Vers l'aperçu

« La dette reste gérable pour le moment »

C'est ainsi que le ministre du Budget Daerden décrivait la dette de la Communauté française en 2021. Jusqu'en 2008, on pouvait encore lui accorder le bénéfice du doute. Puis la dette de la Fédération Wallonie-Bruxelles a déraillé - et ce déraillement n'a pas de limite. Le Centre de recherches en Economie Régionale et Politique Economique estime que la dette communautaire doublera encore dans les années à venir par rapport au niveau que Daerden considérait comme gérable. La dette aura ainsi été multipliée par dix au cours des trois dernières décennies.

Nous mettons l'accent sur la Communauté française parce qu'il s'agit d'un cas à part. En effet, la Fédération Wallonie-Bruxelles ne dispose pas de recettes fiscales propres. Contrairement à la Flandre, la Communauté et la Région sont des entités distinctes en Wallonie. Elle vit grâce aux dotations du niveau fédéral, encryptées dans la loi spéciale de financement. Cette vie ne tient d'ailleurs qu'à un fil : sur un budget total de 12 milliards d'euros, la Fédération Wallonie-Bruxelles est déficitaire d'au moins 1,2 milliard d'euros chaque année.

Pire, un nombre de paramètres qui déterminent le montant des dotations fédérales vont dans le mauvais sens du point de vue de la Communauté française. Avec la diminution du nombre d'élèves en Wallonie et l'augmentation de la contribution pour la responsibilisation de pension, la Flandre recevra proportionnellement de plus en plus d'argent fédéral au lieu de la Wallonie dans les années à venir.

On envisage donc de transférer des compétences à la Région wallonne et à Bruxelles. Or, sur les 12 milliards de la Communauté, la part du lion va aux salaires des enseignants. Sans transfert de l'enseignement, il restera un bricolage à la marge. Toute intervention structurelle visant à rendre le budget durable touche l'enseignement.

Les autres entités francophones ne mènent pas non plus une existence prospère. Au niveau régional, les déficits budgétaires attendus de la Flandre et de la Wallonie sont comparables : un peu moins de trois milliards. Seulement, le budget flamand s'élève à 65 milliards d'euros tandis que celui de la Région wallonne ne comprend que 18 milliards d'euros. Pour tenir les pieuses promesses de 2019 de perspectives d'équilibre wallon en 2024, Elio di Rupo ignore dans sa comptabilité mentale les dépenses "exceptionnelles" liées aux mesures COVID, au choc gazier, à l'aide à l'Ukraine et aux inondations de 2021. (La Flandre fait quelque chose de similaire, bien qu'avec les investissements (plus modestes) dans la liaison Oosterweel).

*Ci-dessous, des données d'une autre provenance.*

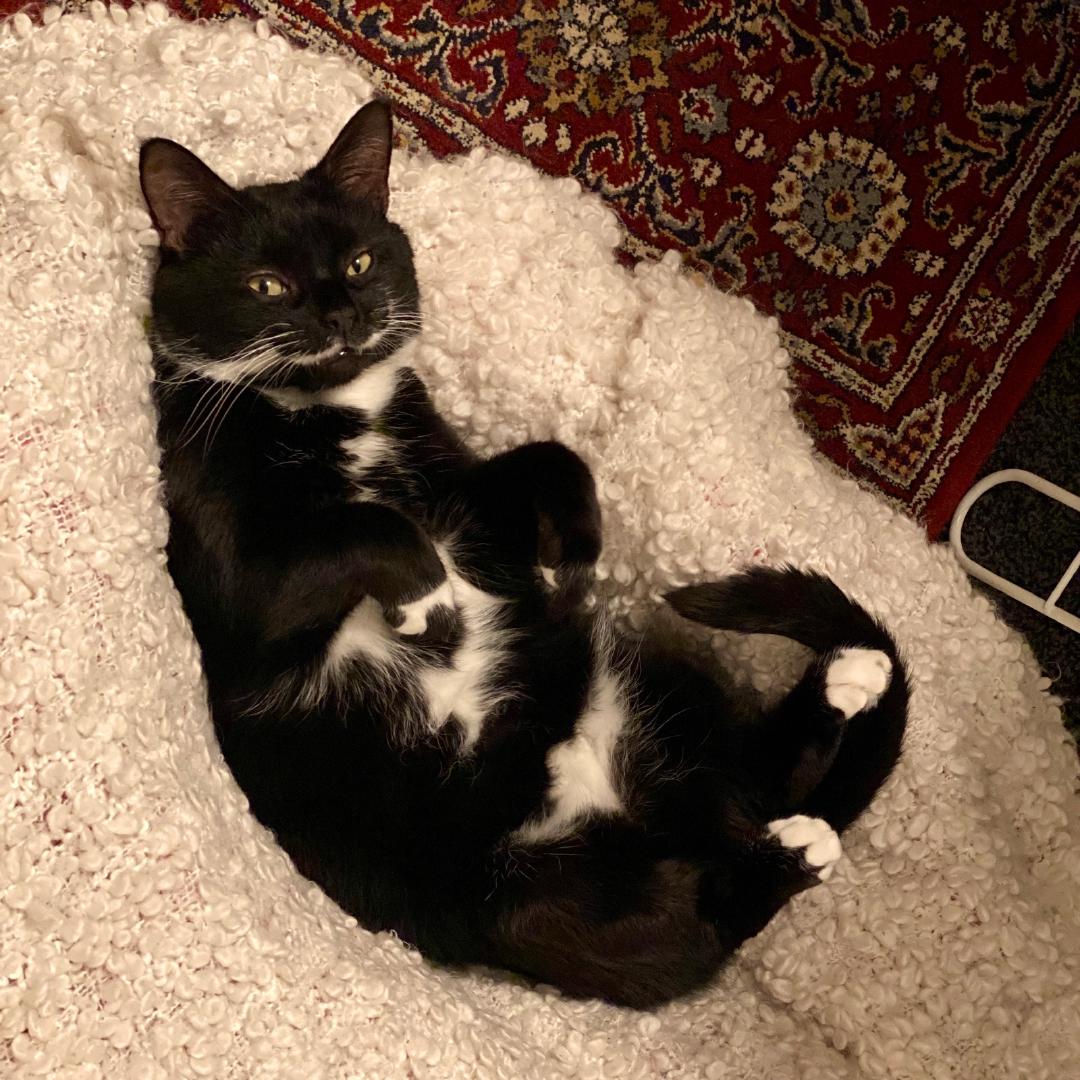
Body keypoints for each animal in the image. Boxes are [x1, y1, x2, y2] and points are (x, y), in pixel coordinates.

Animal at [139, 105, 907, 1006]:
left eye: (361, 260)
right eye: (267, 286)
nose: (341, 314)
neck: (338, 414)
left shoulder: (462, 493)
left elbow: (548, 455)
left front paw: (573, 551)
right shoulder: (224, 565)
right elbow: (361, 533)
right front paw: (430, 598)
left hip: (659, 697)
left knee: (751, 793)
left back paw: (846, 684)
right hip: (521, 901)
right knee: (695, 929)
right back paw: (795, 841)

Économiser au moins 150 millions par an

Cela n'empêchera pas la dette consolidée de la région wallonne d'atteindre 40 milliards l'année prochaine, soit deux fois et demie les recettes, environ cinq fois plus qu'en Flandre. Pourtant, Adrien Dolimont, le ministre wallon compétent, a répété qu' "il est faux de dire que la dette wallonne est ingérable". En économisant au moins 150 millions par an, la dette peut être stabilisée, a déclaré M. Dolimont, à un niveau soutenable de moins de deux fois les recettes. Le gouvernement wallon s'est engagé à poursuivre cet effort pendant au moins deux législatures, même s'il ne souhaite pas inscrire cet avis de la commission externe de la dette dans un décret.

La situation budgétaire à Bruxelles est encore plus préoccupante. La dette est également déjà deux fois supérieure aux recettes, et ce ratio passera à près de trois fois dans quelques années, selon le CERPE : jusqu'à 15 milliards de dettes pour 5,5 milliards de recettes.

La question essentielle reste de savoir dans quelle mesure les entités francophones - mais la question s'adresse évidemment à tous les gouvernements de ce pays - peuvent faire basculer les dépenses actuelles de consommation et de prestige vers des investissements qui, à moyen terme, permettent une dépense saine et un tissu socio-économique effectivement créateur de valeur. Déjà, la Belgique peine à "absorber" les fonds européens destinés à notre pays, en particulier aux régions en transition. 723 millions d'euros attendent encore cette année les projets belges qui tiennent la route.